(WORK TO COMPLETE)
(1) In the SciPy tutorial, what does the array `bins` contain?
(2) Duplicate a passage of the SciPy tutorial word for word. Start at the words "We use the data" and stop after "bincenters = 0.5*(bins[1:]+bins[:-1])".

# Introduction to SciPy
Tutorial at EuroSciPy 2019, Bilbao
## 1. Statistical analysis – Gyroscope data taken in a TGV

In [None]:
import numpy as np
from scipy import optimize, stats
%matplotlib notebook
import matplotlib.pyplot as plt

### Importing the data

Our data are stored in a compressed file `TGV_data.csv.bz2`. Each row of the uncompressed file contains entries separated by commas and the first row contains labels explaining the content of the respective column.

NumPy provides rather universal tools to import data from files into NumPy arrays. We will use `genfromtxt` which allows to deal with `bz2` compressed data files and also handles the labels in the first row of the data.

In [None]:
data = np.genfromtxt('data/TGV_data.csv.bz2', delimiter=',', names=True)

There are five columns identified by names:

In [None]:
data.dtype.names

In [None]:
time = data['Time_s']
omega_x = data['Gyroscope_x_rads']
omega_y = data['Gyroscope_y_rads']

Let us first get an idea of the data.

In [None]:
plt.plot(time, omega_x)
plt.plot(time, omega_y)

### Statistical analysis

We use the data for $\omega_x$ to demonstrate some statistical analysis. Let us first take a look at a histogram of the data.

In [None]:
n, bins = np.histogram(omega_x, bins=100, density=True)

Because we have set `density=True`, the data can be considered as a normalized probability distribution.

In [None]:
np.sum(n)*(bins[1]-bins[0])

The array `bins` contains the edges of the bins. To plot the histogram, we need their centers.

In [None]:
bincenters = 0.5*(bins[1:]+bins[:-1])

In [None]:
plt.plot(bincenters, n)

With SciPy we can easily determine some statistical characteristics from the original data:

In [None]:
description = stats.describe(omega_x, ddof=False)
description

We can compare our histogram with a Gaussian for the mean and variance just obtained.

In [None]:
loc = description.mean
scale = np.sqrt(description.variance)
loc, scale

In [None]:
x = np.linspace(-0.1, 0.1, 200)
plt.plot(x, stats.norm.pdf(x, loc, scale))

A maximum likelihood fit with a Gaussian will yield the same result.

In [None]:
stats.norm.fit(omega_x)

How can we fit the histogram to a Gaussian? Use nonlinear least-squares curve fitting.

(SOURCE DATA)
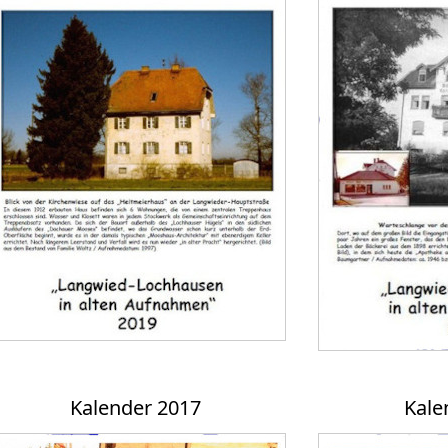
Kalender 2017
Kale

(EXERCISE SOLUTIONS)
(1) The edges of the bins.

(2)
We use the data for $\omega_x$ to demonstrate some statistical analysis. Let us first take a look at a histogram of the data.

In [None]:
n, bins = np.histogram(omega_x, bins=100, density=True)

Because we have set `density=True`, the data can be considered as a normalized probability distribution.

In [None]:
np.sum(n)*(bins[1]-bins[0])

The array `bins` contains the edges of the bins. To plot the histogram, we need their centers.

In [None]:
bincenters = 0.5*(bins[1:]+bins[:-1])